▸ **Goal of the exercise**
Return the material below in full and exactly.

▸ **Input data**
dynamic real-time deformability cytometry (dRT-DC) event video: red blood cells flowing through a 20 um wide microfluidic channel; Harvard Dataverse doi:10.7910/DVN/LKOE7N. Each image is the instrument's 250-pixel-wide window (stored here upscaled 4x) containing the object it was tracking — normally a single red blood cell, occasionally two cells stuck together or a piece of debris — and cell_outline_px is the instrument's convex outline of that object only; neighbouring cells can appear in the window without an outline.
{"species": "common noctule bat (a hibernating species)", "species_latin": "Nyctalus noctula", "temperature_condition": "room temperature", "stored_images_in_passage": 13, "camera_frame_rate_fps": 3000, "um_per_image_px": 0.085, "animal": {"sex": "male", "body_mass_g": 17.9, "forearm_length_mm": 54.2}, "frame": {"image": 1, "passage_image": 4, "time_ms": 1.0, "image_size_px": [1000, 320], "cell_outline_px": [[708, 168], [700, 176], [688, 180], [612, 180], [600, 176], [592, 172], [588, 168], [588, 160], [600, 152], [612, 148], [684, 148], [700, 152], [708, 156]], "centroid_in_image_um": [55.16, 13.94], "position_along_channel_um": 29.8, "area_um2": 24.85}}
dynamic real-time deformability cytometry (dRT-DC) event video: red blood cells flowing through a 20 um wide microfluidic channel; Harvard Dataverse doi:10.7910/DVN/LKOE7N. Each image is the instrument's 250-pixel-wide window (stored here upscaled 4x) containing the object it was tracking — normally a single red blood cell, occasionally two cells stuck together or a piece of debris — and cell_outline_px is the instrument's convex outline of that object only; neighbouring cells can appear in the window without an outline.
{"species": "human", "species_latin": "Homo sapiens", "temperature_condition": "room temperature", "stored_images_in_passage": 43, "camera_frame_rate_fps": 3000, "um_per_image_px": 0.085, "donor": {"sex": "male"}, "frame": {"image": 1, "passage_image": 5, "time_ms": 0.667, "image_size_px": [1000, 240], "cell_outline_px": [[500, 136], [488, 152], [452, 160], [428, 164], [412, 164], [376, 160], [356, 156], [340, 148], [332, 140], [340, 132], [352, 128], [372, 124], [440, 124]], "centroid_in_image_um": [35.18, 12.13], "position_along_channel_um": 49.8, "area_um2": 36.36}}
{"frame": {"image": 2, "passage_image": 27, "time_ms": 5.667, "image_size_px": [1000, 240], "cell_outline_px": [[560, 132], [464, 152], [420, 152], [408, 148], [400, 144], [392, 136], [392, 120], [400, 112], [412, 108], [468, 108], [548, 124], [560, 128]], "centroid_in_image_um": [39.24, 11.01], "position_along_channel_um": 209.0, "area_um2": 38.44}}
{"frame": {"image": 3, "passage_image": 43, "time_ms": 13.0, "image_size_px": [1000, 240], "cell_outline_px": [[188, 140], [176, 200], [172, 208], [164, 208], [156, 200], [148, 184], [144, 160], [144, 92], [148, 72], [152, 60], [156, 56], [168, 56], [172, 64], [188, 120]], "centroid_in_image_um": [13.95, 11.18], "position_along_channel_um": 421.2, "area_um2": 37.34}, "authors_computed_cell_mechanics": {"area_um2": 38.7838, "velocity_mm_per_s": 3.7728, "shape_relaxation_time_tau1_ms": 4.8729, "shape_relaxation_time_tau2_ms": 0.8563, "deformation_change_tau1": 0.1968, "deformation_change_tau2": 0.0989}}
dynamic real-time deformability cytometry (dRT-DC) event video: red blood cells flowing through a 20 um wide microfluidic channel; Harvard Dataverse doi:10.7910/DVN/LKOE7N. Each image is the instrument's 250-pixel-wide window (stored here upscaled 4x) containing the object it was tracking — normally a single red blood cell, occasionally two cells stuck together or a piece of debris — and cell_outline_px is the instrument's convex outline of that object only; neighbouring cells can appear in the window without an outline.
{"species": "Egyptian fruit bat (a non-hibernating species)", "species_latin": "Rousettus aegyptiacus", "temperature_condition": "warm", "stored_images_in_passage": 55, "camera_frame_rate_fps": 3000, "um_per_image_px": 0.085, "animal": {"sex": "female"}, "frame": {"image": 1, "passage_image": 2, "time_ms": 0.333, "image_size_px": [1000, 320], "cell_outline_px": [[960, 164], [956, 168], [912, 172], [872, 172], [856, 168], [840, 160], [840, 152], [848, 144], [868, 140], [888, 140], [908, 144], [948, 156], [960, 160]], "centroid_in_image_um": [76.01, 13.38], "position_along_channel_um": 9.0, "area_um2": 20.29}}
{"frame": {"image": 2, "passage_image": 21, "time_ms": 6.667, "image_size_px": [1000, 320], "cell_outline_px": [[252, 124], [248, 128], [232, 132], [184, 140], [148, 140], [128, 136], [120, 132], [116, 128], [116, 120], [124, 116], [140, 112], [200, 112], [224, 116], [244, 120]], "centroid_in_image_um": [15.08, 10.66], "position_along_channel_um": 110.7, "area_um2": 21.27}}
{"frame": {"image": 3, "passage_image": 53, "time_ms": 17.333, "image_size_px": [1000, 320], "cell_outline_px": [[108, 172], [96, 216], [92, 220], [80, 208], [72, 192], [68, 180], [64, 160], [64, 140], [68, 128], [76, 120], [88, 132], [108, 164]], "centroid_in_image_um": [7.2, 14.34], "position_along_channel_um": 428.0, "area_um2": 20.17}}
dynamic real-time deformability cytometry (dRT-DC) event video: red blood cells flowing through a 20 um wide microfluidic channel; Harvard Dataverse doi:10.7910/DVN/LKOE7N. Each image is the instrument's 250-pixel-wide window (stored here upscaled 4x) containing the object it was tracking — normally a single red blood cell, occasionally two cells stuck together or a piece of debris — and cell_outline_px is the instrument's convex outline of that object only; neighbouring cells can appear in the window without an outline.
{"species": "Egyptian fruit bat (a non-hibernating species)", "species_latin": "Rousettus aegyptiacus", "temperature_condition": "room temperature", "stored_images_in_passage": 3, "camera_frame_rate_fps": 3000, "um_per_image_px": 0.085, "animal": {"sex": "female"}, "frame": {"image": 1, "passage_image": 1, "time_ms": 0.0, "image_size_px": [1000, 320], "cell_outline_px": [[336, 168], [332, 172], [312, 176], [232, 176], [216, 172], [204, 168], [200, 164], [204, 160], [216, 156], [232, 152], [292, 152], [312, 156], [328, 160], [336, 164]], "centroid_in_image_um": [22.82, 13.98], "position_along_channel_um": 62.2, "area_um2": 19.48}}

▸ **Output of the task**
dynamic real-time deformability cytometry (dRT-DC) event video: red blood cells flowing through a 20 um wide microfluidic channel; Harvard Dataverse doi:10.7910/DVN/LKOE7N. Each image is the instrument's 250-pixel-wide window (stored here upscaled 4x) containing the object it was tracking — normally a single red blood cell, occasionally two cells stuck together or a piece of debris — and cell_outline_px is the instrument's convex outline of that object only; neighbouring cells can appear in the window without an outline.
{"species": "common noctule bat (a hibernating species)", "species_latin": "Nyctalus noctula", "temperature_condition": "room temperature", "stored_images_in_passage": 13, "camera_frame_rate_fps": 3000, "um_per_image_px": 0.085, "animal": {"sex": "male", "body_mass_g": 17.9, "forearm_length_mm": 54.2}, "frame": {"image": 1, "passage_image": 4, "time_ms": 1.0, "image_size_px": [1000, 320], "cell_outline_px": [[708, 168], [700, 176], [688, 180], [612, 180], [600, 176], [592, 172], [588, 168], [588, 160], [600, 152], [612, 148], [684, 148], [700, 152], [708, 156]], "centroid_in_image_um": [55.16, 13.94], "position_along_channel_um": 29.8, "area_um2": 24.85}}
dynamic real-time deformability cytometry (dRT-DC) event video: red blood cells flowing through a 20 um wide microfluidic channel; Harvard Dataverse doi:10.7910/DVN/LKOE7N. Each image is the instrument's 250-pixel-wide window (stored here upscaled 4x) containing the object it was tracking — normally a single red blood cell, occasionally two cells stuck together or a piece of debris — and cell_outline_px is the instrument's convex outline of that object only; neighbouring cells can appear in the window without an outline.
{"species": "human", "species_latin": "Homo sapiens", "temperature_condition": "room temperature", "stored_images_in_passage": 43, "camera_frame_rate_fps": 3000, "um_per_image_px": 0.085, "donor": {"sex": "male"}, "frame": {"image": 1, "passage_image": 5, "time_ms": 0.667, "image_size_px": [1000, 240], "cell_outline_px": [[500, 136], [488, 152], [452, 160], [428, 164], [412, 164], [376, 160], [356, 156], [340, 148], [332, 140], [340, 132], [352, 128], [372, 124], [440, 124]], "centroid_in_image_um": [35.18, 12.13], "position_along_channel_um": 49.8, "area_um2": 36.36}}
{"frame": {"image": 2, "passage_image": 27, "time_ms": 5.667, "image_size_px": [1000, 240], "cell_outline_px": [[560, 132], [464, 152], [420, 152], [408, 148], [400, 144], [392, 136], [392, 120], [400, 112], [412, 108], [468, 108], [548, 124], [560, 128]], "centroid_in_image_um": [39.24, 11.01], "position_along_channel_um": 209.0, "area_um2": 38.44}}
{"frame": {"image": 3, "passage_image": 43, "time_ms": 13.0, "image_size_px": [1000, 240], "cell_outline_px": [[188, 140], [176, 200], [172, 208], [164, 208], [156, 200], [148, 184], [144, 160], [144, 92], [148, 72], [152, 60], [156, 56], [168, 56], [172, 64], [188, 120]], "centroid_in_image_um": [13.95, 11.18], "position_along_channel_um": 421.2, "area_um2": 37.34}, "authors_computed_cell_mechanics": {"area_um2": 38.7838, "velocity_mm_per_s": 3.7728, "shape_relaxation_time_tau1_ms": 4.8729, "shape_relaxation_time_tau2_ms": 0.8563, "deformation_change_tau1": 0.1968, "deformation_change_tau2": 0.0989}}
dynamic real-time deformability cytometry (dRT-DC) event video: red blood cells flowing through a 20 um wide microfluidic channel; Harvard Dataverse doi:10.7910/DVN/LKOE7N. Each image is the instrument's 250-pixel-wide window (stored here upscaled 4x) containing the object it was tracking — normally a single red blood cell, occasionally two cells stuck together or a piece of debris — and cell_outline_px is the instrument's convex outline of that object only; neighbouring cells can appear in the window without an outline.
{"species": "Egyptian fruit bat (a non-hibernating species)", "species_latin": "Rousettus aegyptiacus", "temperature_condition": "warm", "stored_images_in_passage": 55, "camera_frame_rate_fps": 3000, "um_per_image_px": 0.085, "animal": {"sex": "female"}, "frame": {"image": 1, "passage_image": 2, "time_ms": 0.333, "image_size_px": [1000, 320], "cell_outline_px": [[960, 164], [956, 168], [912, 172], [872, 172], [856, 168], [840, 160], [840, 152], [848, 144], [868, 140], [888, 140], [908, 144], [948, 156], [960, 160]], "centroid_in_image_um": [76.01, 13.38], "position_along_channel_um": 9.0, "area_um2": 20.29}}
{"frame": {"image": 2, "passage_image": 21, "time_ms": 6.667, "image_size_px": [1000, 320], "cell_outline_px": [[252, 124], [248, 128], [232, 132], [184, 140], [148, 140], [128, 136], [120, 132], [116, 128], [116, 120], [124, 116], [140, 112], [200, 112], [224, 116], [244, 120]], "centroid_in_image_um": [15.08, 10.66], "position_along_channel_um": 110.7, "area_um2": 21.27}}
{"frame": {"image": 3, "passage_image": 53, "time_ms": 17.333, "image_size_px": [1000, 320], "cell_outline_px": [[108, 172], [96, 216], [92, 220], [80, 208], [72, 192], [68, 180], [64, 160], [64, 140], [68, 128], [76, 120], [88, 132], [108, 164]], "centroid_in_image_um": [7.2, 14.34], "position_along_channel_um": 428.0, "area_um2": 20.17}}
dynamic real-time deformability cytometry (dRT-DC) event video: red blood cells flowing through a 20 um wide microfluidic channel; Harvard Dataverse doi:10.7910/DVN/LKOE7N. Each image is the instrument's 250-pixel-wide window (stored here upscaled 4x) containing the object it was tracking — normally a single red blood cell, occasionally two cells stuck together or a piece of debris — and cell_outline_px is the instrument's convex outline of that object only; neighbouring cells can appear in the window without an outline.
{"species": "Egyptian fruit bat (a non-hibernating species)", "species_latin": "Rousettus aegyptiacus", "temperature_condition": "room temperature", "stored_images_in_passage": 3, "camera_frame_rate_fps": 3000, "um_per_image_px": 0.085, "animal": {"sex": "female"}, "frame": {"image": 1, "passage_image": 1, "time_ms": 0.0, "image_size_px": [1000, 320], "cell_outline_px": [[336, 168], [332, 172], [312, 176], [232, 176], [216, 172], [204, 168], [200, 164], [204, 160], [216, 156], [232, 152], [292, 152], [312, 156], [328, 160], [336, 164]], "centroid_in_image_um": [22.82, 13.98], "position_along_channel_um": 62.2, "area_um2": 19.48}}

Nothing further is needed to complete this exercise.